The Suite does offer some gentle repose between the two passionate concertos that enclose it – Coleridge-Taylor’s concerto, and now Haydn Wood’s Violin Concerto. Yorkshire-man, Wood, was also a violinist like the other two composers here. As with Coleridge-Taylor, he too studied composition with Stanford. Wood’s Concerto is dedicated to his wife, soprano Dorothy Court, whose concert programmes included many of her husband’s own songs, including ‘Roses of Picardy’, a First-World-War hit that achieved his biggest success. Wood’s Violin Concerto was completed in 1928, with a number of broadcast performances following during the 1930s, until Wood’s type of traditionalist romanticism began to fall out of fashion. It re-emerged on CD in 2010 courtesy of Dutton Epoch and Lorraine McAslan who by coincidence has also recorded the Coleridge-Taylor.

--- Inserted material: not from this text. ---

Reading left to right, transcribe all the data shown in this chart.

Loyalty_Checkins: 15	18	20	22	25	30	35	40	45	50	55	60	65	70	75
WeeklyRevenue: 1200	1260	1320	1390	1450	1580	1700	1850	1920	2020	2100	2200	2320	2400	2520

Thus the opening ‘Allegro moderato’ begins with a full-blooded orchestral prelude leading to the soloist’s virtuoso entry. There is an extended cadenza, before the recapitulation recalls all that has gone before. Trumpets and trombones are silent in the lyrical slow movement, which builds towards a more excited middle section, and then leaves the ‘Allegro giocoso’ finale – a light and lively confection in the tonic major key (A) – to round the concerto off. This is not before a brief reference to the introduction at the start of the first movement.

English violinist Little has firmly established herself as one of today’s leading international artists and chose to dedicate this CD of British works for violin and orchestra to the memory of Brian Couzens – recording engineer, and founder of Essex-based Chandos Records – who passed away only days before the recording was made. Chandos has always celebrated British artists, as well as highlighting repertoire that has been neglected or rarely performed. In every respect, from Little’s outstanding performances, the sensitive and idiomatic accompaniment from the BBC Philharmonic under Sir Andrew Davis, the fullness of the recording and comprehensive sleeve-notes by Anthony Burton, this is both an outstanding and highly enjoyable CD, as well as an eminently-fitting tribute to Couzens.